- **What to do**
Reproduce the lines of the material below verbatim, from the line containing "collector number: 24499" through the line containing "island: Sumatra", including both of those lines.

- **Given data**
⟨
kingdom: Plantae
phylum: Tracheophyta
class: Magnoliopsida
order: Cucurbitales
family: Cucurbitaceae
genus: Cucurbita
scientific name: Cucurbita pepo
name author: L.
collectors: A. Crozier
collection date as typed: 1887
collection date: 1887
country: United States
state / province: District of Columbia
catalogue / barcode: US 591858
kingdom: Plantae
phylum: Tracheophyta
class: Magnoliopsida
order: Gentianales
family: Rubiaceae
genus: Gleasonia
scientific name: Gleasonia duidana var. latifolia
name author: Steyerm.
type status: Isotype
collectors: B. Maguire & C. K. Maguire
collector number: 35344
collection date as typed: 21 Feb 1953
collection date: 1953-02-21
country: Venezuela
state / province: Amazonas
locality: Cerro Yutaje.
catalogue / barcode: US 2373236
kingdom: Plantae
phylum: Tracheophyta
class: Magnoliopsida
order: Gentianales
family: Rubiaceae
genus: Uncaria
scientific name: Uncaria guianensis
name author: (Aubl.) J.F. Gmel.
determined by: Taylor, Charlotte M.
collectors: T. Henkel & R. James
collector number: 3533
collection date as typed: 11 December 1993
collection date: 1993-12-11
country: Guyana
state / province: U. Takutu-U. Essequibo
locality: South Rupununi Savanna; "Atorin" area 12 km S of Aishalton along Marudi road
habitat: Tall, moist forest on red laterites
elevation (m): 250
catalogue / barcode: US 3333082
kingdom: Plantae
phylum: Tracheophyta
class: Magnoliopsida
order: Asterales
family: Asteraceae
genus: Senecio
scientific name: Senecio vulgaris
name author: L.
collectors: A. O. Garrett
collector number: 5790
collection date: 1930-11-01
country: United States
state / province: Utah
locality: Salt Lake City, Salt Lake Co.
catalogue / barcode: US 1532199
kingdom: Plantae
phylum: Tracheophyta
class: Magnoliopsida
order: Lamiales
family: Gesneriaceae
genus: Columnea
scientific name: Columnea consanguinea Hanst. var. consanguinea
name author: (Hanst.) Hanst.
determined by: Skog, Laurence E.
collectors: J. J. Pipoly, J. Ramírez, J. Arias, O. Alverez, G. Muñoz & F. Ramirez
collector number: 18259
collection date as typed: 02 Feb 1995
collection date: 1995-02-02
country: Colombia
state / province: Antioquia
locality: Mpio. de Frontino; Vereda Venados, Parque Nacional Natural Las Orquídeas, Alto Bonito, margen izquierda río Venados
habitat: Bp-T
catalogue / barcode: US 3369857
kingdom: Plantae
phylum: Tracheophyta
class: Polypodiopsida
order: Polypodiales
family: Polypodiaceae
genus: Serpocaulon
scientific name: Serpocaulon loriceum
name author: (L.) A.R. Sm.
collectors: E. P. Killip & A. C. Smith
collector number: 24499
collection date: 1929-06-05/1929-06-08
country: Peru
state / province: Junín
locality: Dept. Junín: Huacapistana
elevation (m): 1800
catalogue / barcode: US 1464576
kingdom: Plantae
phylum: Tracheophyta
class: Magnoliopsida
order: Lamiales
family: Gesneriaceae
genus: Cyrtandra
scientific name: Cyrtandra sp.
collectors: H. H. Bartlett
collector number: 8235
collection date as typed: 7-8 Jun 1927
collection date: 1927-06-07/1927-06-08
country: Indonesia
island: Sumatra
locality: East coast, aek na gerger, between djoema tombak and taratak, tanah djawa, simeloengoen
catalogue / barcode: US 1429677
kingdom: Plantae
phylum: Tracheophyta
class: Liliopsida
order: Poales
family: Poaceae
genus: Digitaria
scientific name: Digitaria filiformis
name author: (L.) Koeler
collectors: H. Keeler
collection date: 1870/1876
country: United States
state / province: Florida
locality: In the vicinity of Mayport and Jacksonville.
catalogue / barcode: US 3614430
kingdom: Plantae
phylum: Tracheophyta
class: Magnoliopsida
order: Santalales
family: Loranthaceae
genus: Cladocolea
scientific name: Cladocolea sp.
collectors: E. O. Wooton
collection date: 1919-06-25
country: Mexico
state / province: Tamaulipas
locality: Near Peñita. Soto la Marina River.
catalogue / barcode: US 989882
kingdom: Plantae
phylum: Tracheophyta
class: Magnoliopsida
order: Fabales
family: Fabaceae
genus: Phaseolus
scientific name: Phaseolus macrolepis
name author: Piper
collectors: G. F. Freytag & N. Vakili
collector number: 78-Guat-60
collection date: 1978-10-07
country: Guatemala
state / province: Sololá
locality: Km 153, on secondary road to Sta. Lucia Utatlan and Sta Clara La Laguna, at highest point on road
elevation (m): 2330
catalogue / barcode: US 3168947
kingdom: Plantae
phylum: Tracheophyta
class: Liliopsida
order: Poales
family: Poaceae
⟩
- **Exercise result**
collector number: 24499
collection date: 1929-06-05/1929-06-08
country: Peru
state / province: Junín
locality: Dept. Junín: Huacapistana
elevation (m): 1800
catalogue / barcode: US 1464576
kingdom: Plantae
phylum: Tracheophyta
class: Magnoliopsida
order: Lamiales
family: Gesneriaceae
genus: Cyrtandra
scientific name: Cyrtandra sp.
collectors: H. H. Bartlett
collector number: 8235
collection date as typed: 7-8 Jun 1927
collection date: 1927-06-07/1927-06-08
country: Indonesia
island: Sumatra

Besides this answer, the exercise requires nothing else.